ŞİDDET MEŞRULAŞTIRILIYOR
Etkin ve etkili bir soruşturma yürütülmesi talebiyle verilen dilekçede devamla şu ifadelere yer verildi: "Irkçılık ve cinsiyetçilik, birbirinden bağımsız değil; birbirini besleyen ayrımcılık biçimleridir. Leyla Zana’ya yöneltilen tezahüratlar bu kesişimsel ayrımcılığın somut örneğini oluşturmaktadır. Türkiye’de son yıllarda futbol alanında taraftar grupları ve teknik yöneticiler üzerinden üretilen kadın düşmanı söylem ve pratiklerin giderek yaygınlaştığı; futbolun görünürlüğü nedeniyle bu dilin toplumsal cinsiyet eşitsizliğini yeniden ürettiği açıktır. Her gün kadınların erkek şiddeti sonucu yaşamını yitirdiği bir ülkede, kadın bir siyasetçiye yönelik sinkaflı ve aşağılayıcı tezahüratların futbolda görünür kılınması ve yaptırımsız bırakılması; toplumsal cinsiyet eşitsizliğini besleyen, kadınlara yönelik şiddeti dolaylı biçimde meşrulaştıran ve bu yapısal sorunu derinleştiren bir işlev görmektedir.

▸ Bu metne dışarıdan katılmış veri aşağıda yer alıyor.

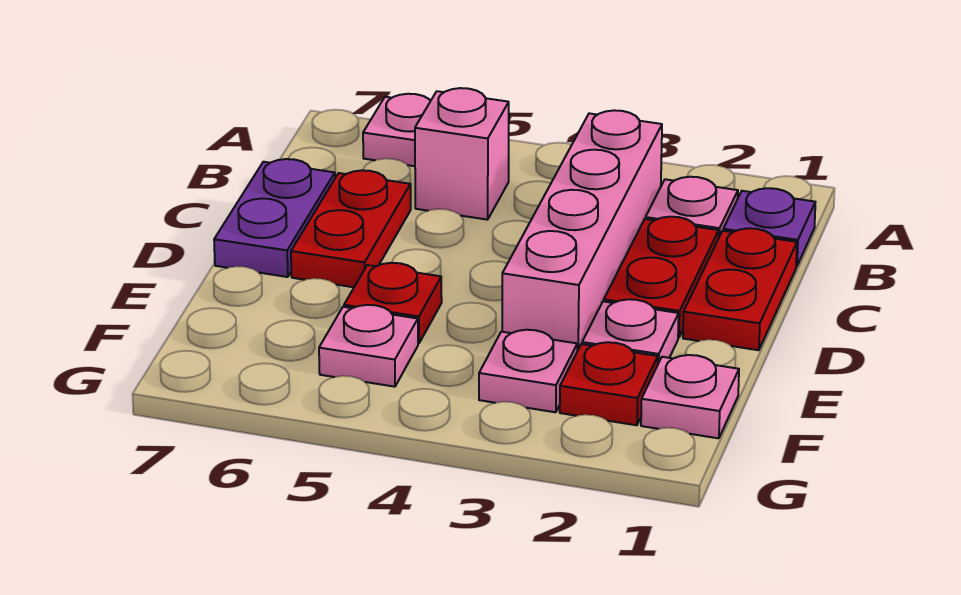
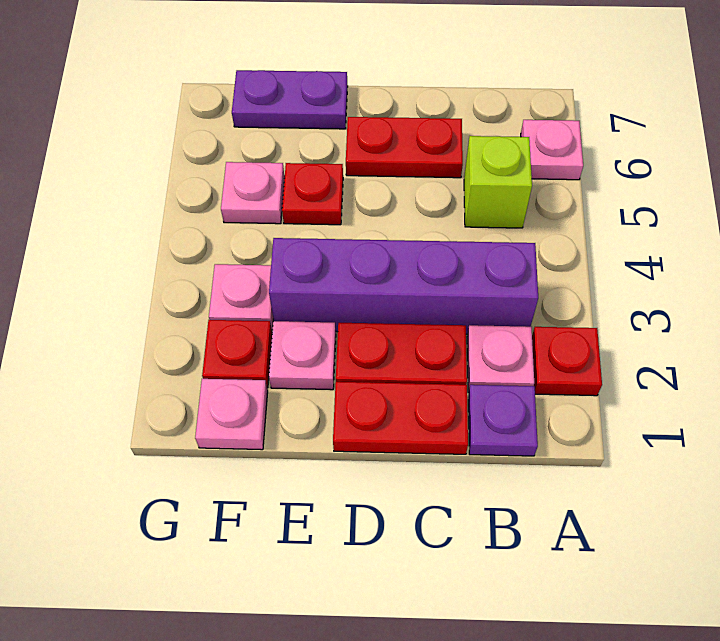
none -> red plate A2 level 1
pink brick B3:E3 level 1 -> purple brick B3:E3 level 1
pink brick B5 level 1 -> lime brick B5 level 1
purple plate C7:D7 level 1 -> purple plate E7:F7 level 1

'YAPISAL SORUNU DERİNELŞTİRİYOR'
Türkiye’de son yıllarda futbol alanında taraftar grupları ve teknik yöneticiler üzerinden üretilen kadın düşmanı söylem ve pratiklerin giderek yaygınlaştığı; futbolun görünürlüğü nedeniyle bu dilin toplumsal cinsiyet eşitsizliğini yeniden ürettiği açıktır. Her gün kadınların erkek şiddeti sonucu yaşamını yitirdiği bir ülkede, kadın bir siyasetçiye yönelik sinkaflı ve aşağılayıcı tezahüratların futbolda görünür kılınması ve yaptırımsız bırakılması; toplumsal cinsiyet eşitsizliğini besleyen, kadınlara yönelik şiddeti dolaylı biçimde meşrulaştıran ve bu yapısal sorunu derinleştiren bir işlev görmektedir.

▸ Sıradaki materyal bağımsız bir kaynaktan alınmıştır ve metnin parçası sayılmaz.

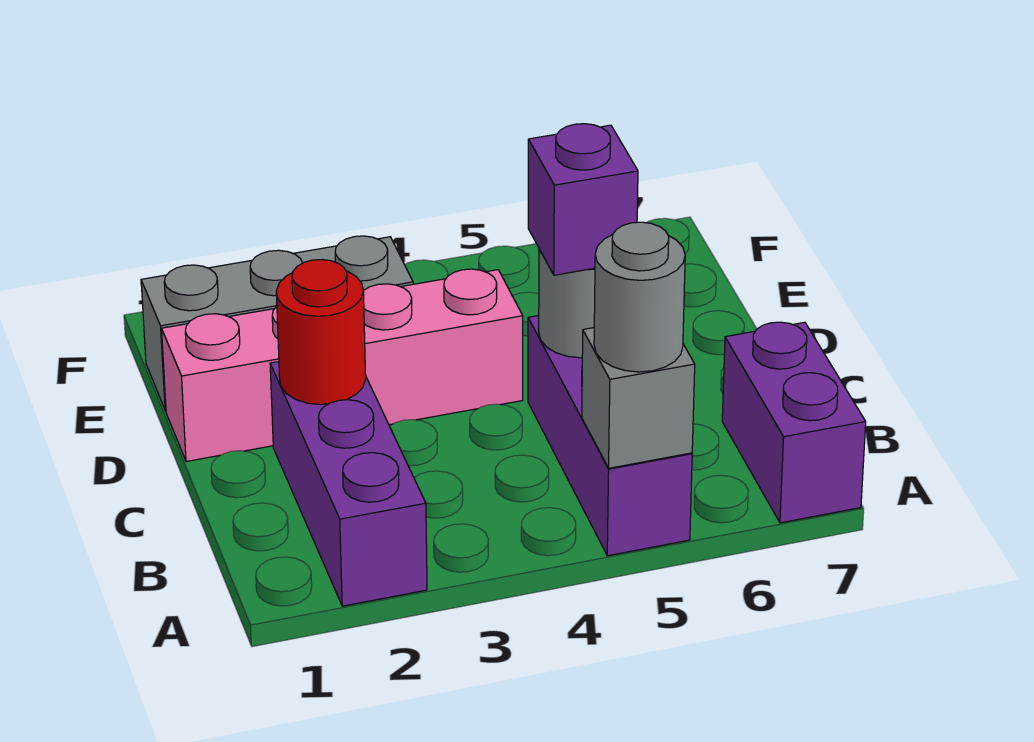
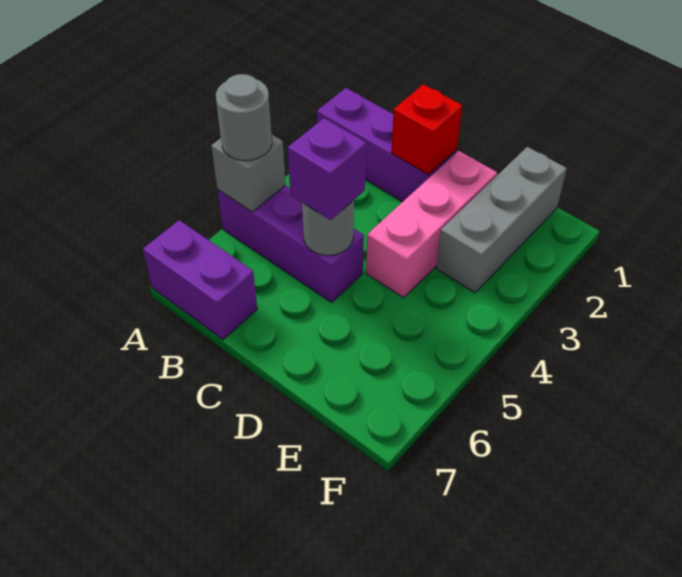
red round brick C2 level 2 -> red brick C2 level 2
pink brick D1:D4 level 1 -> pink brick D2:D4 level 1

'NEFRET DİLİNİ NORMALLEŞTİRMEYE HİZMET ETMEKTE'
Şüphelilerin bu eylemleri, yukarıda işaret edilen suçların tümüne vücut vermekle beraber; toplumsal barışı bozmaya yönelik, halkın bir kesimini diğer kesimine karşı kışkırtan ve siyasi parti faaliyetlerini engellemeyi amaç edinen bir girişimdir. Stadyum gibi kamusal bir alanda, binlerce kişinin önünde ve tribün liderleri aracılığıyla organize şekilde gerçekleştirilen bu fiiller; kadınlara ve Kürtlere yönelik ayrımcı, dışlayıcı ve nefret temelli dili normalleştirme amacına hizmet etmektedir. Bu yönüyle olay, yalnızca bireysel onur ihlali değil; toplumsal eşitlik ilkesine ve birlikte yaşama iradesine yönelik açık bir saldırıdır.

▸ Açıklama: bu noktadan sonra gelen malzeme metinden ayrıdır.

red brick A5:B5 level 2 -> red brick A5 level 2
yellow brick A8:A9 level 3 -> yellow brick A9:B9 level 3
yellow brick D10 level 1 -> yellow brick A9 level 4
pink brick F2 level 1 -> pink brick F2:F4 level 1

'SÜRECİ SABOTE ETME GİRİŞİMİDİR'
Son dönemde barış sürecine ilişkin olarak devletin en üst makamları da dâhil olmak üzere sürecin tüm aktörleri tarafından; bu süreçte provokasyon girişimlerinin yaşanabileceği, toplumsal barış ve birliği hedef alan, kutuplaşmayı ve şiddet ortamını derinleştirmeye hevesli kesimlerin varlığına dikkat çekildiği ve bu nedenle hiçbir biçimde bu tür girişimlere müsamaha gösterilmeyeceğinin açıkça ifade edildiği bilinmektedir. Futbol tribünlerinde gerçekleşen ırkçı ve cinsiyetçi söylemler, bu söylemleri zımnen sahiplenen ticari firma ve Kürt halkına karşıtlık besleyen siyasi odakların tutumları birlikte değerlendirildiğinde, münferit vakalar olmayıp barış sürecini sabote etmeye yönelik organize provokasyon girişimlerinin halkaları niteliğindedir. Bu nedenle, barış sürecinin hassasiyeti de gözetilerek, söz konusu fiillere karşı gerek cezai gerekse toplumsal düzeyde hiçbir surette tolerans gösterilmeyeceğinin somut biçimde ortaya konulması, kamu barışı ve kamu düzeninin korunması bakımından zorunludur."